In theory, there is supposed to be justice and equal protection of the law to all. But we see that race unfortunately is still employed to criminalize that which main stream America fears and sees as a danger. Couple this with the joblessness, poverty, and high drop out rates; we will continue to see America’s true level of appreciation for men of African descent, which is none. So ladies, the next time you take that “waiting to exhale” perspective on life and say that there are no good men around, just remember the facts note that no one, other than the men, and maybe you, perceive that reality because we don’t believe it ourselves and propagate the continued political hegemony that reduces black men as objects that need to be dealt with as opposed to being accepted for who they are. For it is truly hard out here for a brother, homey and/or black man, “trying to get this money for the rent.”


Poetic Blue said...

Interesting, even though the topic is a bit of a dead horse around here.

eva_jawn said...

I'll make my feelings known about this - cops are crooked. No doubt that is part of the problem. But do you suppose it just may be that there are many more blacks incarcerated because many more blacks COMMIT CRIMES than whites?

:her soledad: said...

I think people taking responsibility for their actions is primary; this is my opinion as a prisoners daughter.

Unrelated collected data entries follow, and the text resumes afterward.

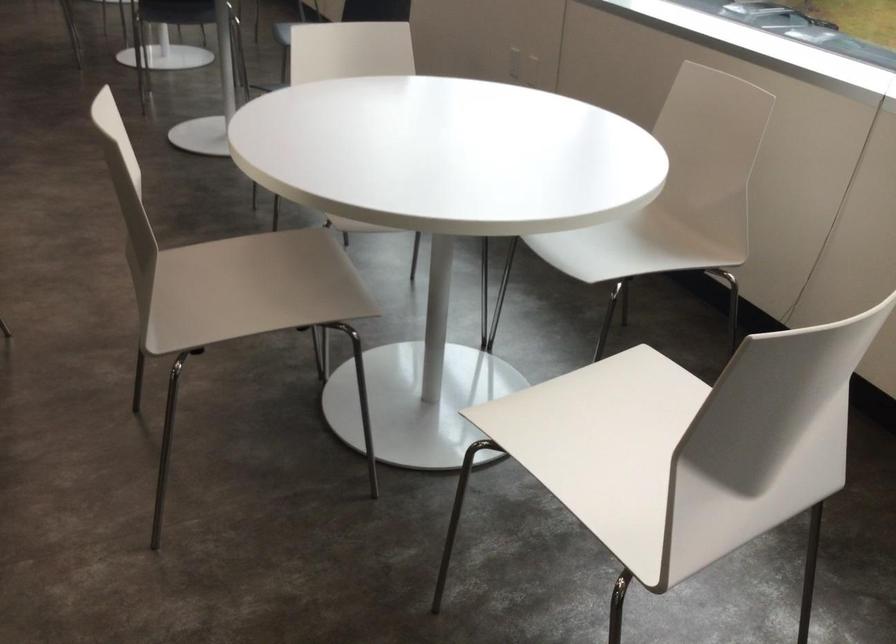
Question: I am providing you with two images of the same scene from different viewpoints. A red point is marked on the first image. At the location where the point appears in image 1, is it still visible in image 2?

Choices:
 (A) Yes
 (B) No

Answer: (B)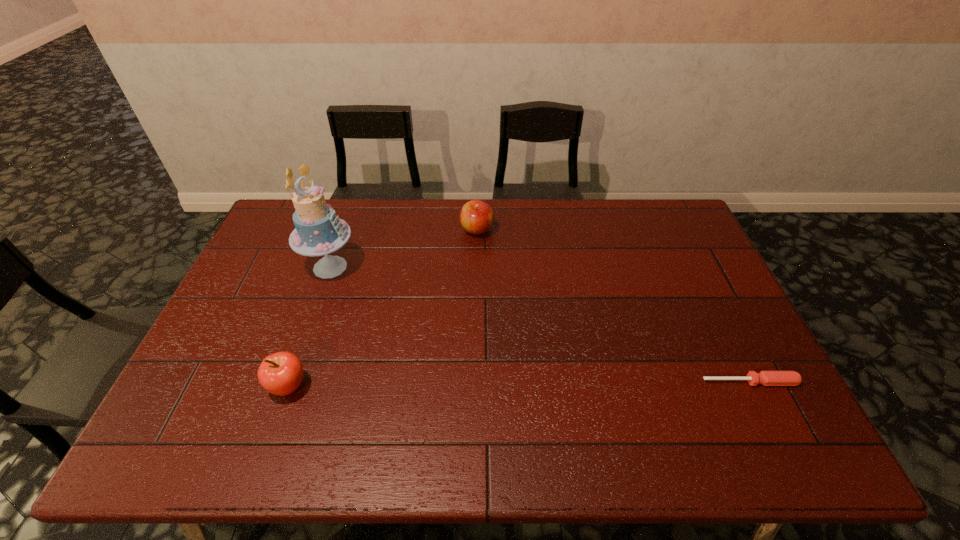
This screenshot has width=960, height=540. I want to click on the left apple, so click(281, 373).

The image size is (960, 540). I want to click on the rightmost object, so click(x=767, y=378).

I also think that because we [black folks] have been failed so miserably in the past by social constructs and the educational system we are going to have a more difficult time fitting into the framework that is considered appropriate and mainstream; this is my opinion as the wife and mother of a black men/boys.

But if we encourage more and diminish less, it can all be done.

somemeofbeauty said...

I definitely see and acknowledge the position and plight of the black man in this society. I work with inner city youth ages 16-24 and its shocking how many of the men have to miss school to answer a criminal summons for loitering, riding scooters, being in the park after dark..random "offenses" that will easily turn into a warrant if ignored for more than 30 days. So I see how our men are being tracked into the criminal justice system and that they are infact targeted and harassed by law enforcement. I do not for a minute believe that blacks commit more crimes than whites.

However as I contemplate tattooing "Waiting to Exhale" on my forehead this realization is of no comfort. My problem with black men and men in general is the misogyny, the carelessness, the sense of entitlement expressed towards black women. When I think of the realities of being a black man in america it makes me want to embrace, nurture, and comfort them. It makes me want to offer everything I have so that I can be that soft safe space for him to turn. But I know through my own realties and that of those around me that that attitude towards the black man will leave me drained and exploited. It seems that there was a time when black men knew and valued black women as their most trusted supporter. They saw us as their partner rather than their opponent or some sort of recreational activity. I feel that time is almost gone.